Statistical analysis

All the data are expressed as the mean ± S.D. (standard deviation). The ANOVA was performed using SPSS 19.0 software (International Business Machines Corporation (IBM Corporation, USA). After verifying the data followed the normal distribution, and then we analysis the analysis of variance (ANOVA). Significant differences between experimental groups were determined using a one-way ANOVA followed by Duncan’s post-hoc test, and P < 0.05 was considered a statistically significant difference. Any groups with the same letter are not statistically different from each other58.

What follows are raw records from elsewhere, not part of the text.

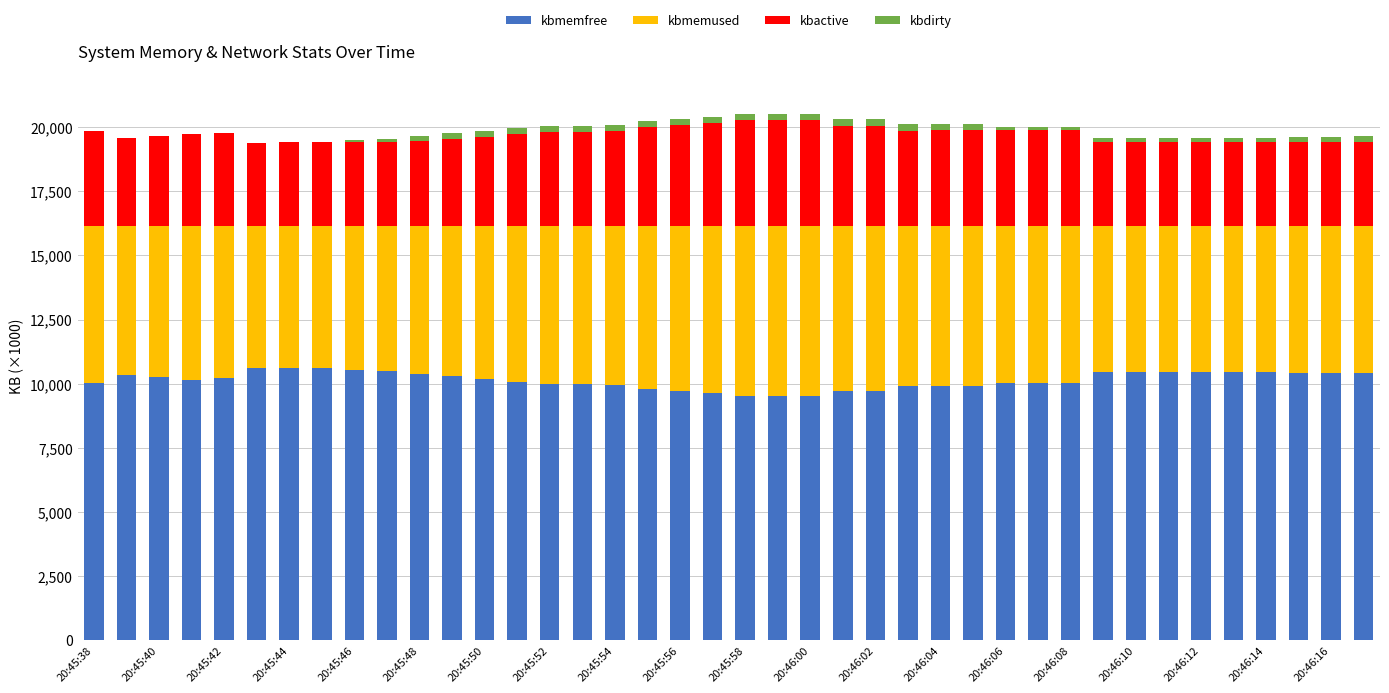

What is the maximum value for kbmemfree?

10620.6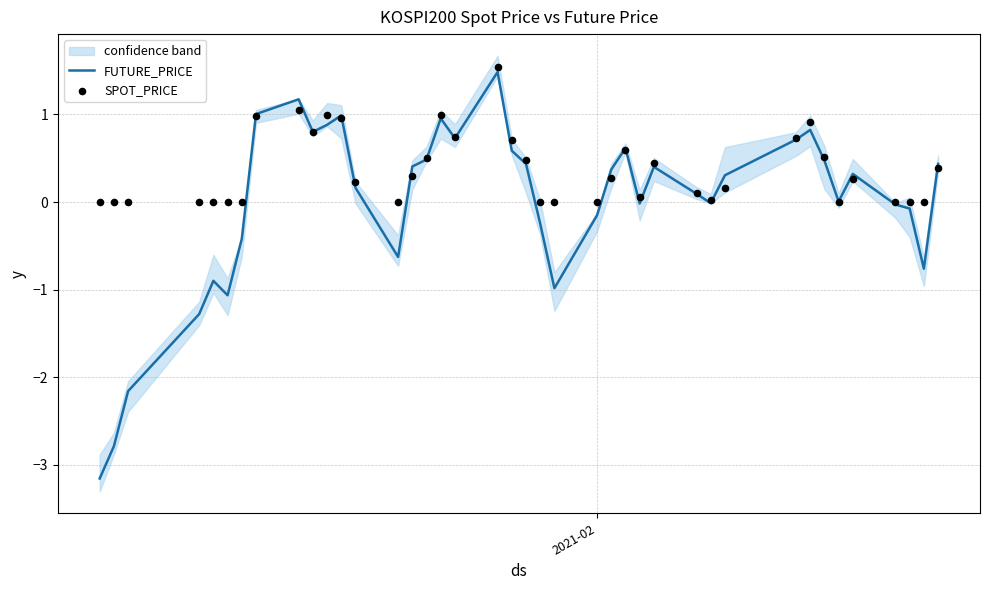

What is the highest value of the FUTURE_PRICE series?

1.5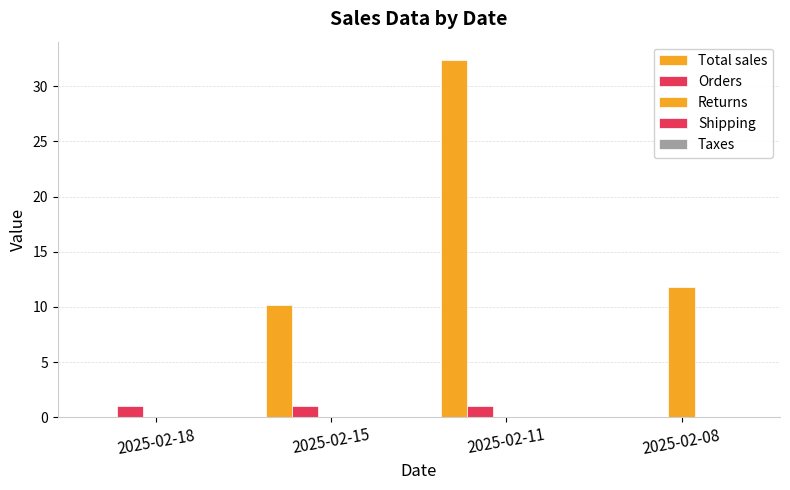

Rank the series at 2025-02-08 from highest to lowest value.

Returns, Total sales, Orders, Shipping, Taxes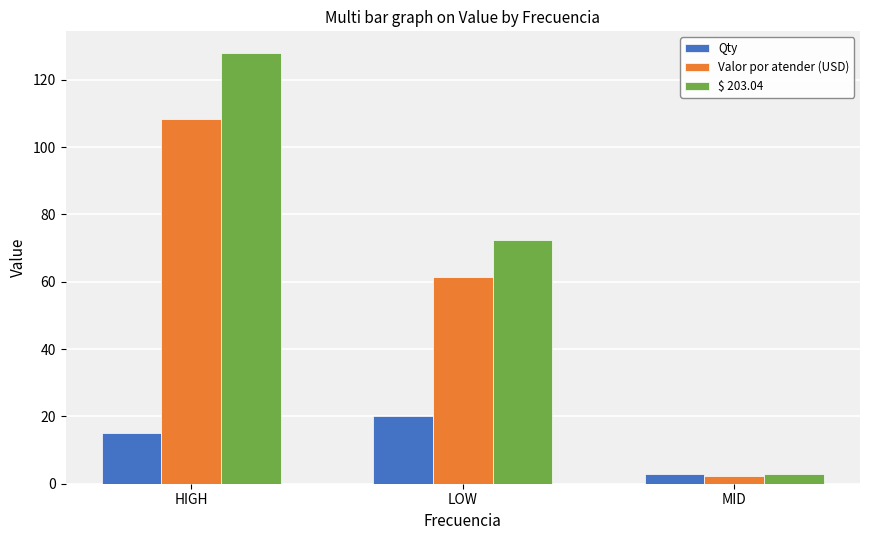

List the series in order of their peak value, highest first.

$ 203.04, Valor por atender (USD), Qty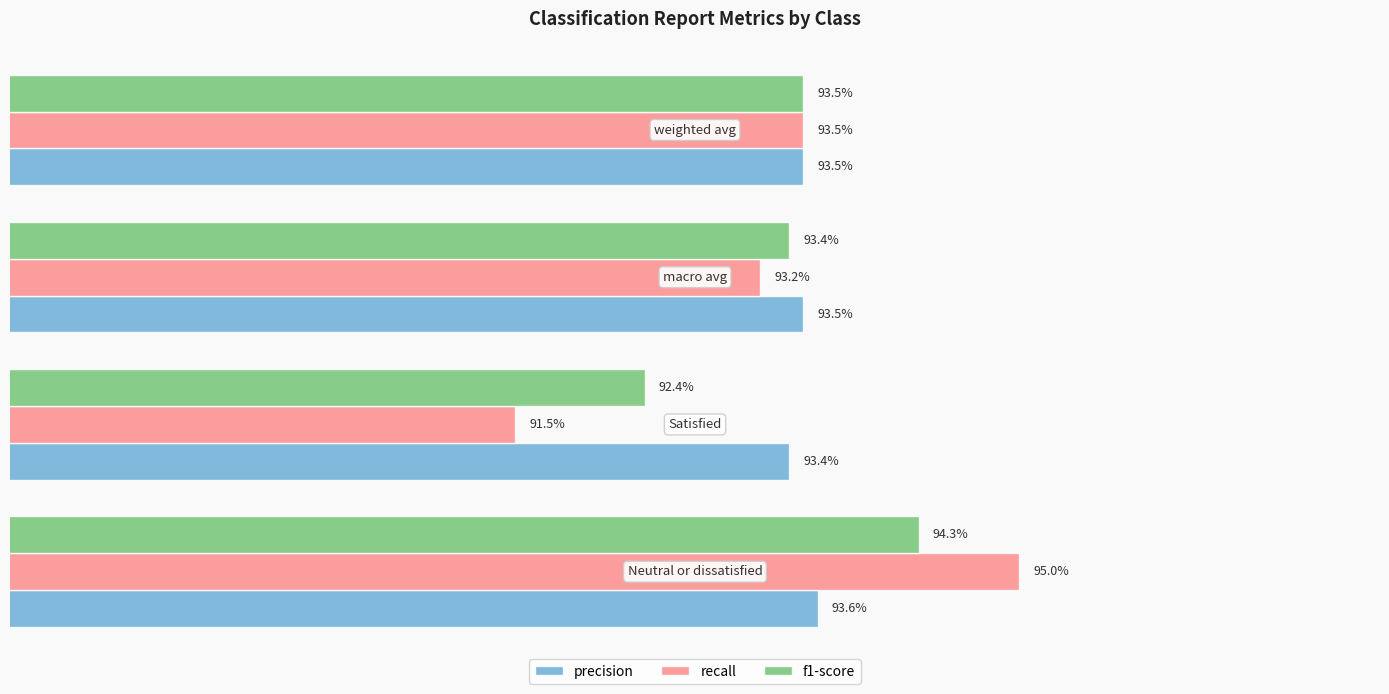

Reading right to left, transcribe all the data shown in this chart.

precision: 0.9	0.9	0.9	0.9
recall: 0.9	0.9	0.9	0.9
f1-score: 0.9	0.9	0.9	0.9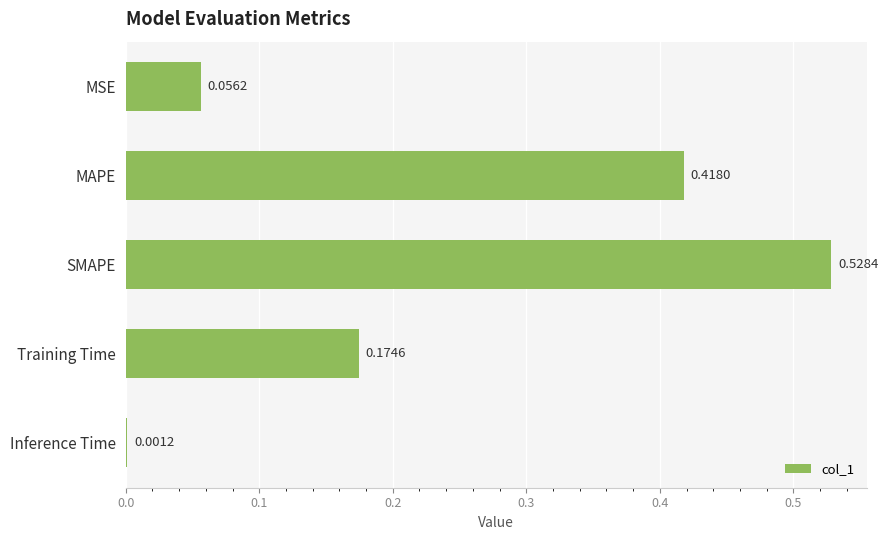

At which category does the chart reach its peak across all series?

SMAPE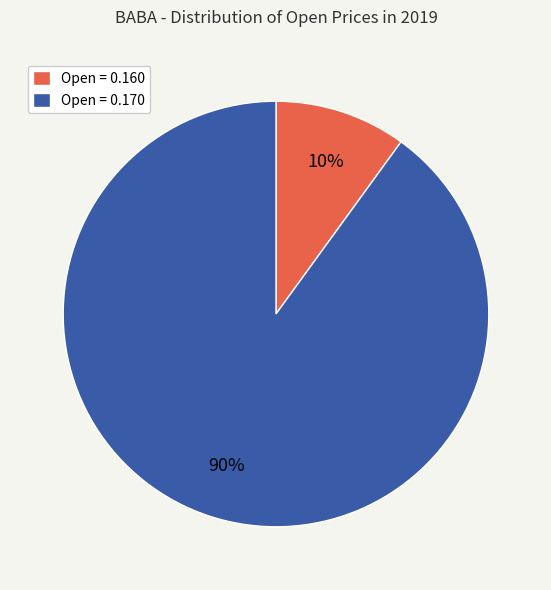

Is there a majority slice in this chart?

Yes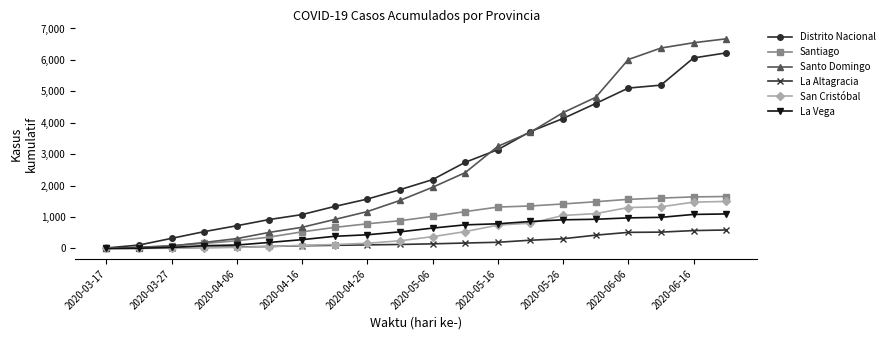

What is the highest value of the La Altagracia series?

588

Compliance with Ethical Standards

The experiments were performed as approved by the Institutional Animal Care and Use Committee of Shandong Agricultural University, and in accordance with the Animals (Scientific Procedures) Act 1986 (amended 2013).

Ethics statement

All experiments were performed in accordance with the guidelines and regulations of the ethics committee of the Shandong Agricultural University and the Animals (Scientific Procedures) Act of 1986 (amended in 2013).

All experimental protocols were submitted to and approved by the ethics committee of Shandong Agricultural University in accordance with the Animals (Scientific Procedures) Act of 1986 (amended in 2013).

Conclusions

The present structural analysis revealed the existence of an α-glycosidic bond in the EPS, which was found to be a heteropolysaccharide by GC and FTIR, and we observed the rough surface of the EPS via the ultrastructures. In addition, we concluded that EPS showed potential hepatoprotective effects against the alcohol-induced liver injury mainly by improving the antioxidative status and enhancing the effects of anti-inflammatory. These results might provide a theoretical basis for EPS application in natural and functional foods for the prevention and alleviation of ALD and the complications.